> Collected data entries

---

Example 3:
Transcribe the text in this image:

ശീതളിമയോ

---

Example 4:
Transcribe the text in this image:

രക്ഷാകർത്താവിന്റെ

> YOUR INSTRUCTIONS
Could you repeat each of the entries above word for word?

> RESPONSE TO THE TASK
---

Example 3:
Transcribe the text in this image:

ശീതളിമയോ

---

Example 4:
Transcribe the text in this image:

രക്ഷാകർത്താവിന്റെ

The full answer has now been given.